[DATA — start]

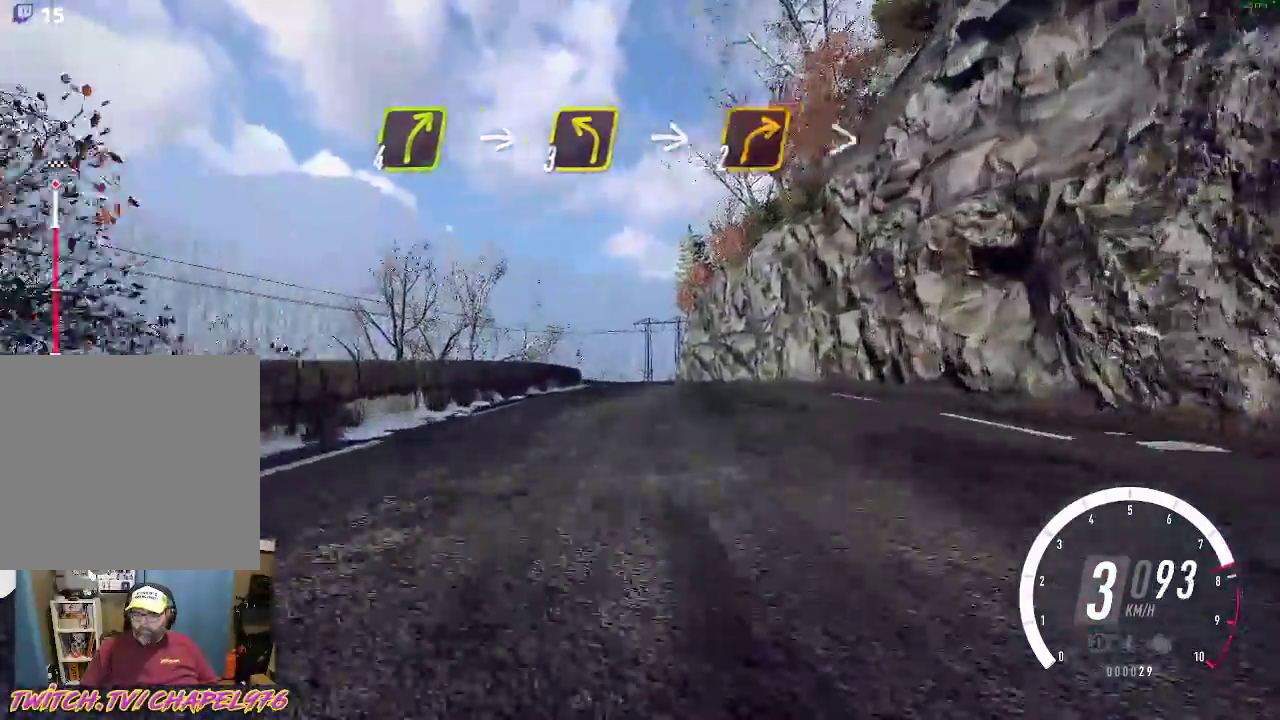
{"dt_ms": 500, "buttons": ["R2"], "left_stick": "center", "events": [[167, "left_stick", "left"], [317, "left_stick", "center"]]}
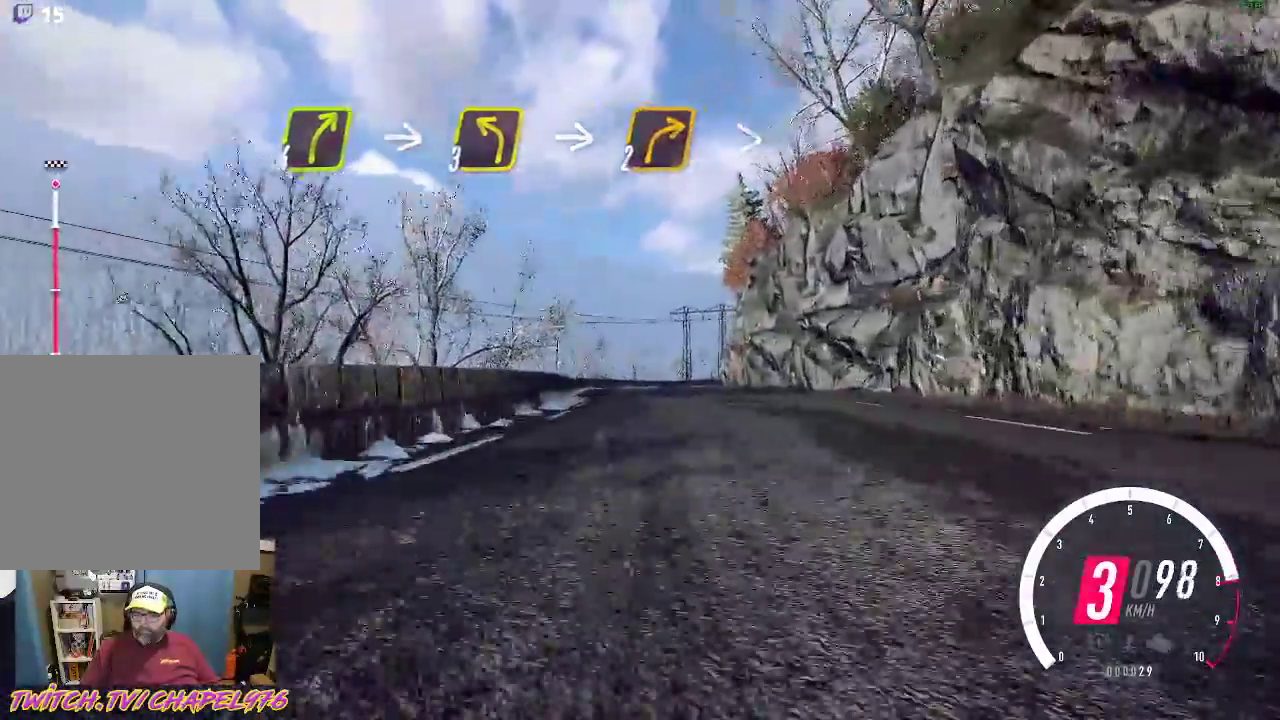
{"dt_ms": 500, "buttons": ["B", "R2"], "left_stick": "center", "events": [[433, "B", "down"]]}
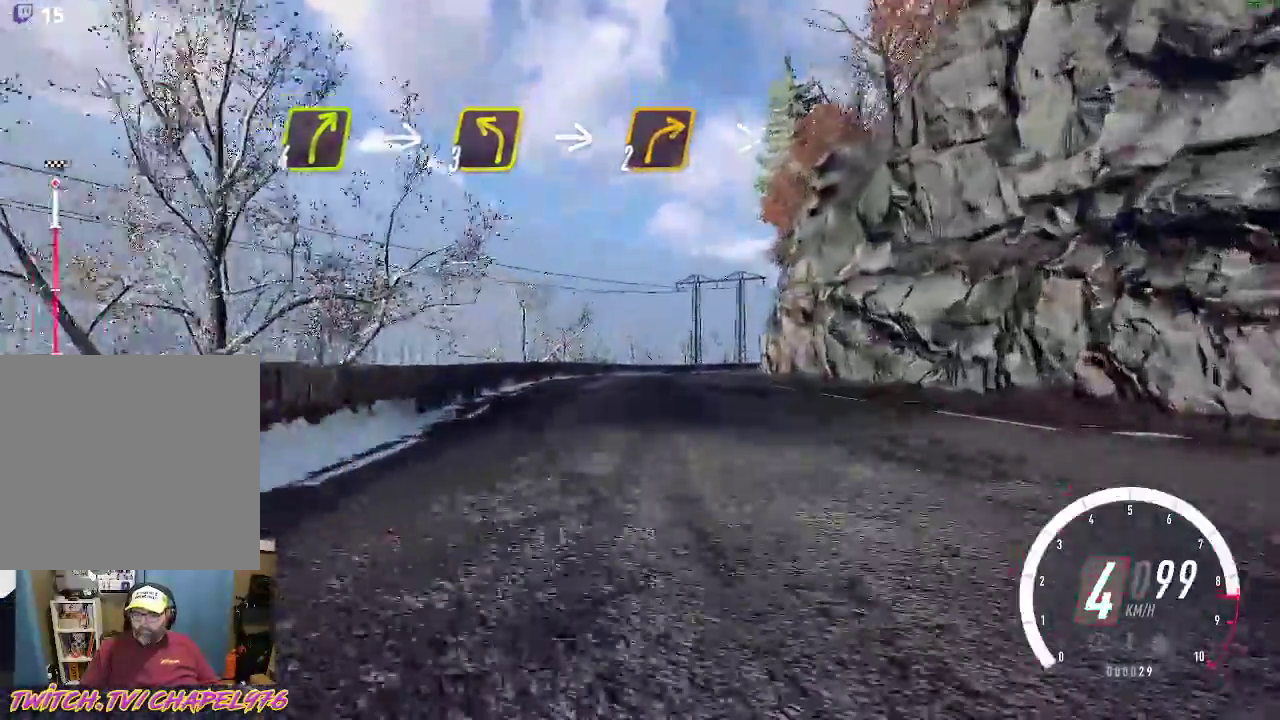
{"dt_ms": 500, "buttons": ["R2"], "left_stick": "center", "events": [[83, "B", "up"], [83, "left_stick", "down-right"], [283, "left_stick", "center"], [333, "left_stick", "down-right"], [467, "left_stick", "center"]]}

[DATA — finish]

* EXERCISE PROMPT
Go through the listing above and return every line where the word "down" occurs.

* RESULT FOR THIS TASK
{"dt_ms": 500, "buttons": ["B", "R2"], "left_stick": "center", "events": [[433, "B", "down"]]}
{"dt_ms": 500, "buttons": ["R2"], "left_stick": "center", "events": [[83, "B", "up"], [83, "left_stick", "down-right"], [283, "left_stick", "center"], [333, "left_stick", "down-right"], [467, "left_stick", "center"]]}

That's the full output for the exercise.